Excerpt to read:
+++

An asset-light model to refocus on hotel management
While AccorHotels has a proud history of owning and investing in hotels, the Group is now refocusing on hotel management through its new asset-light model, which has seen it sell some properties to real estate investors. “Most of our rivals began divesting back in the 1990s to concentrate on the operating side”, explains Sébastien. In 2013, Group Chairman and CEO Sébastien Bazin decided to reorganise the Group into two distinct entities, HotelServices and HotelInvest, with the latter, which was renamed AccorInvest in 2016, entrusted with owning the buildings. After an initial phase of restructuring the property portfolio, AccorInvest invested €1.7 billion, which included putting €600 million towards a plan to develop and revamp its hotels. The transition forms part of a bold vision for AccorHotels, which wants to double EBITDA to €1 billion by 2021. Of the targeted €500 million in additional EBITDA, €350 million is to come from hotels and €150 million from new services.

+++

Task list:
1. Render this sentence from the passage on AccorHotels' asset-light model into Spanish: "The transition forms part of a bold vision for AccorHotels, which wants to double EBITDA to €1 billion by 2021."
2. Extend the passage on AccorHotels' asset-light model, picking up right after its final sentence.

Data:
+++

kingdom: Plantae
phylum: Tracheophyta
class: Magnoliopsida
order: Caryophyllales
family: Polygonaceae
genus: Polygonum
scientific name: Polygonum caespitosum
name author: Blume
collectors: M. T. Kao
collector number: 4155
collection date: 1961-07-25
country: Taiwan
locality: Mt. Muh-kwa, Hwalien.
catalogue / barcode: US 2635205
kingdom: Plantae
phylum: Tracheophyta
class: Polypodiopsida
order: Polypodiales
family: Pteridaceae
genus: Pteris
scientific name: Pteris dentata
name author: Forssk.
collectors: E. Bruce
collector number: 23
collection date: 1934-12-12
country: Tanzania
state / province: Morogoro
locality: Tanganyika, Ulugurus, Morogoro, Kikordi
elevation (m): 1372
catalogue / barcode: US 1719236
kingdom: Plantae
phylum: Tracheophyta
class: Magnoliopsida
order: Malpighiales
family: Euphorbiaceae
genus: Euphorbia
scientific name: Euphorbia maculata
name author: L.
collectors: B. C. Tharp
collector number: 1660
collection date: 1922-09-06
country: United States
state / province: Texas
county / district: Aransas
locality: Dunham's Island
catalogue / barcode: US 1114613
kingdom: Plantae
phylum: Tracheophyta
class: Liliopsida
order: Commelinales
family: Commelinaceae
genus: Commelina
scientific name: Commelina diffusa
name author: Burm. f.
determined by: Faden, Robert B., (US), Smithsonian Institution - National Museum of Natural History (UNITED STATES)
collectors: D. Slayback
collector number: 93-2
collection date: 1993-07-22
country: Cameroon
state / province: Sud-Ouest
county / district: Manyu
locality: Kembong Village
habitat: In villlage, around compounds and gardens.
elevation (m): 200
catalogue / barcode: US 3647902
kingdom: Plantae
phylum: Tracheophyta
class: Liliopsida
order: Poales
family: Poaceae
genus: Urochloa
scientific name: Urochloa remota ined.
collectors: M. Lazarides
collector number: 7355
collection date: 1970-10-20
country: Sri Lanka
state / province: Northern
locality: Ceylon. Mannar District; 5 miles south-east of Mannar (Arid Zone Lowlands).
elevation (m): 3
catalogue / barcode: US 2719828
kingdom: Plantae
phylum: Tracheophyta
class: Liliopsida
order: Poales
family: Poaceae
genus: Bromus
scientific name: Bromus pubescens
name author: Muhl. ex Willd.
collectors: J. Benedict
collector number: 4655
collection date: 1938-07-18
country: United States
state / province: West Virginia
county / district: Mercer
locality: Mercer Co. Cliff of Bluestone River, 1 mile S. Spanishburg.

+++

Written responses:
1. La transición forma parte de una visión audaz para AccorHotels, que quiere duplicar el EBITDA hasta alcanzar 1000 millones de euros para 2021.

2.
The benefits of the model include less cyclical earnings, lower investments and direct cash flow (around €4 billion), which will allow the Group to strengthen its structure and profitability while also cementing its foundations with new acquisitions. Just recently, AccorHotels announced the takeover of Australian firm Mantra, which will bolster its leadership on the hotel market down under. With these regional reinforcements, a more diverse service line-up, plus investment in digital technologies, AccorHotels is well positioned to (re)invent the future of hospitality. Sébastien ends on a bullish note: “Supply in the hotel sector is expanding at 2%, but demand is increasing by 5%. The potential for growth is enormous!”